[Page images and extracted text]
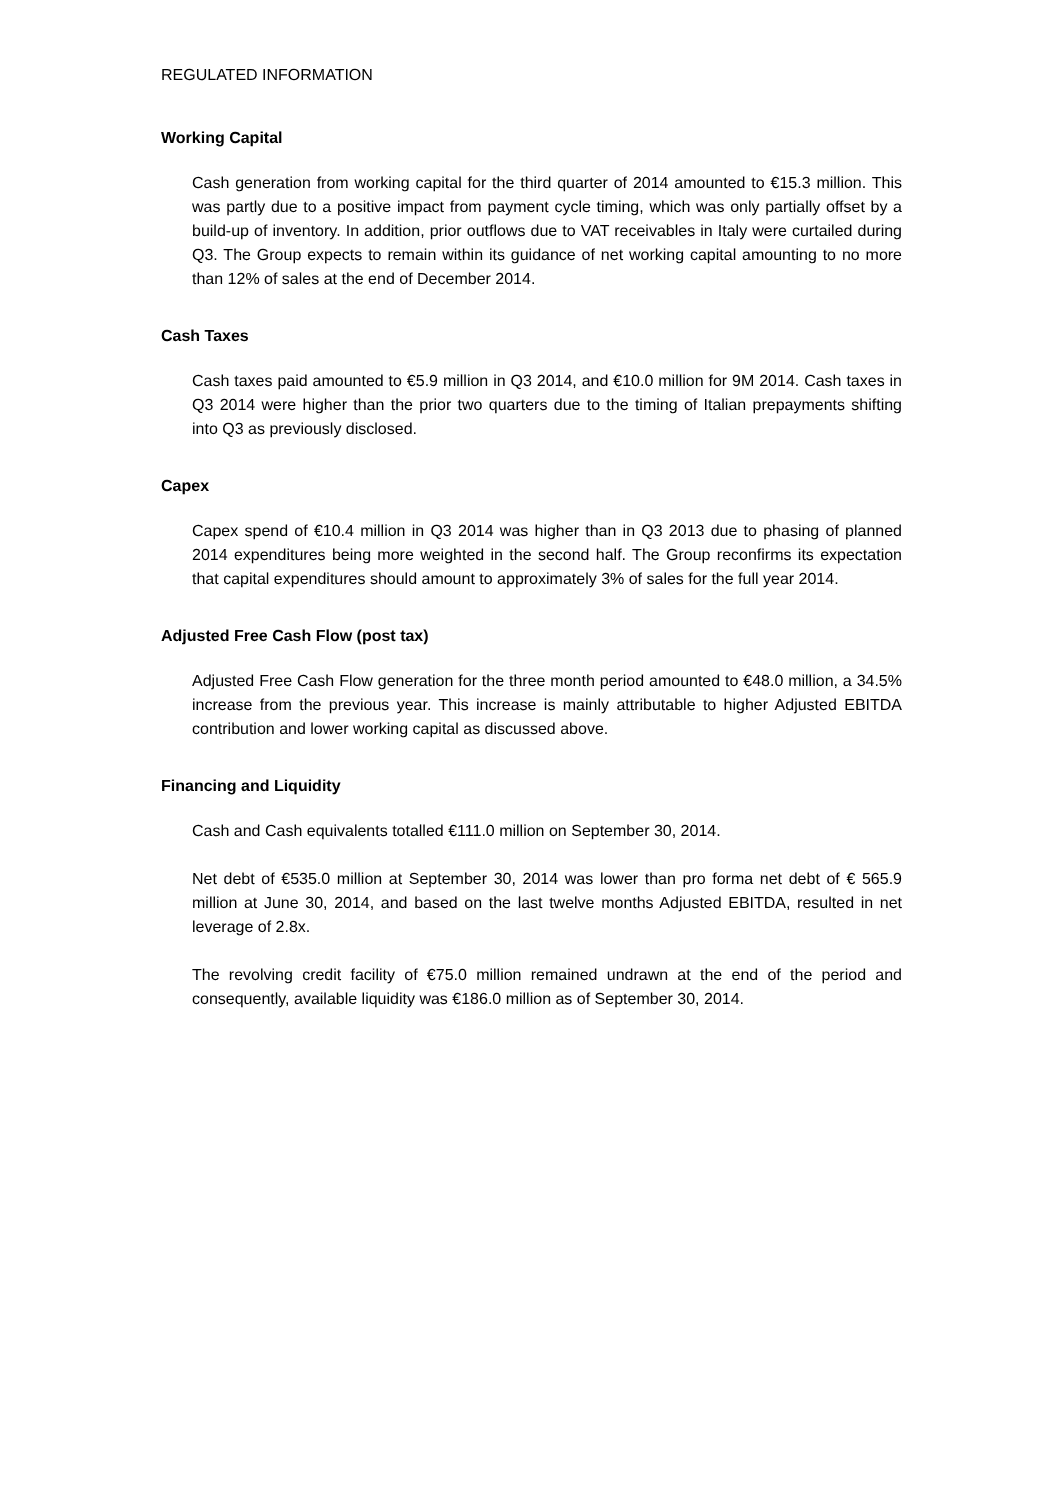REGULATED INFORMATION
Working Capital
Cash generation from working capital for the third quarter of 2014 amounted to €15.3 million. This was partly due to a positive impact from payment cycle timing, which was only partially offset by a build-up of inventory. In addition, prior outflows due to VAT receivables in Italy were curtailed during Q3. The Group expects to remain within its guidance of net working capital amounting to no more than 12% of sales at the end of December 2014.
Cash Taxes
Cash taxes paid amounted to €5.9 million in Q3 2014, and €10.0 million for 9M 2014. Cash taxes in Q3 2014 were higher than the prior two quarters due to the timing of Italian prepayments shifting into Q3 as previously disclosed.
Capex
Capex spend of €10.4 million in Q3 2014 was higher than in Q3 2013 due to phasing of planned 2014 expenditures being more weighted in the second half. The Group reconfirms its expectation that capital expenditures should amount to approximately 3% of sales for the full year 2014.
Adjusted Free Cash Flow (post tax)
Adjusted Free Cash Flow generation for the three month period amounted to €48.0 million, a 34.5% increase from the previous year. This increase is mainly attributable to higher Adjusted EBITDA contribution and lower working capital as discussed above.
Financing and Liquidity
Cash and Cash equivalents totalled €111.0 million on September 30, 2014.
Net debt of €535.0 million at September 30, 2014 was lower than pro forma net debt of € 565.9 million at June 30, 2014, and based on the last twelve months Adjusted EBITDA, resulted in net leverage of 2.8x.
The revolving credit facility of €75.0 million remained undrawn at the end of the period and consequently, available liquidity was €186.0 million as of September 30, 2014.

### WORK REQUEST
All of the lines above that carry the string "lower" need to be found and copied.

### SOLUTION TO THE PROBLEM
Adjusted Free Cash Flow generation for the three month period amounted to €48.0 million, a 34.5% increase from the previous year. This increase is mainly attributable to higher Adjusted EBITDA contribution and lower working capital as discussed above.
Net debt of €535.0 million at September 30, 2014 was lower than pro forma net debt of € 565.9 million at June 30, 2014, and based on the last twelve months Adjusted EBITDA, resulted in net leverage of 2.8x.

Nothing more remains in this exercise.